Because when people say “go back to Mexico” they’re not just speaking to someone they see as an intruder, but to a little four-year-old girl who knows no other home as well as this one.  When people say “build the wall”, they’re not only expressing fear for limited resources, they’re talking about keeping out their own housekeeper, their landscaper, their farmhand, the craftsman of the walls of their homes. When people say “illegal immigrant”, they’re not just talking about criminals, they’re also talking about an honest hard-working dad, a loving mom, a gifted sister, a brilliant brother, a cherished friend.

Because when people say “you don’t belong here”, they’re not just talking to a stranger, they’re talking to me, Celi, a friend with whom they have prayed, who they have welcomed into their home, with whom they’ve broken bread and communed–someone who they love who loves them fiercely back.

Had my father never brought us to the United States, had he never forsaken the only home he’d ever known, would I still live in a two-room home and cook on a wood-burning stove?  Probably. Would I be poor and uneducated?  Maybe.

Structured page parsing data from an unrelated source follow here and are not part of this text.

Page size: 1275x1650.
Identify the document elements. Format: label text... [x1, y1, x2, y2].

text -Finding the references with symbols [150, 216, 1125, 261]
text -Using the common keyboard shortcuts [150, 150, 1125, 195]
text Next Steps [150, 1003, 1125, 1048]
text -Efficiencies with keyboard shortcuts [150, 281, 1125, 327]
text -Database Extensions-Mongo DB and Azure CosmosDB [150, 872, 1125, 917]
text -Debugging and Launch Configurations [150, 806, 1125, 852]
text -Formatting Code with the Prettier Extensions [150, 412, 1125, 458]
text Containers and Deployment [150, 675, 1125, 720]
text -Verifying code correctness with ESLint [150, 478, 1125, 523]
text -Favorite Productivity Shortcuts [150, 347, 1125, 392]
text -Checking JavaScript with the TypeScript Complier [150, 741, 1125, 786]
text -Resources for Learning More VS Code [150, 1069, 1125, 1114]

Would I be happy?  Yes!  Because if Jesus can find me hiding here, he would have relentlessly pursued me in Mexico, too. He had already called me by name even at four years old.  He didn’t and doesn’t care what color my skin is, where I was born, or my legal status.  He calls me his.

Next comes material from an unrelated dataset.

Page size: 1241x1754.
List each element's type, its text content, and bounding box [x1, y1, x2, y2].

We are all just sojourners passing through, practicing for heaven and preparing for a wedding feast where all will be welcomed.

And I would still be a sojourner even if I lived in Mexico, because Jesus has made me a citizen of heaven.  That is the only birthright to which I am entitled.  For now, I AM the illegal immigrant, the intruder, the sojourner.  And so are you.  None of us really belong here, wherever that is.  I find great comfort in knowing we can sojourn together.  I hope someday all of you will, too.

With all my love,

Celi

2 Responses

  1. imperfectprogressme
    imperfectprogressme 30 November, 2018 at 9:37 am | | Reply

    Beautiful! I too am skilled at being invisible, for different reasons, of course. Perhaps that’s where the empathy and compassion I feel for this subject comes from. Your story and words spoke to me, as they always do, and I have no doubt they can and will build a bridge for those willing to open their heart.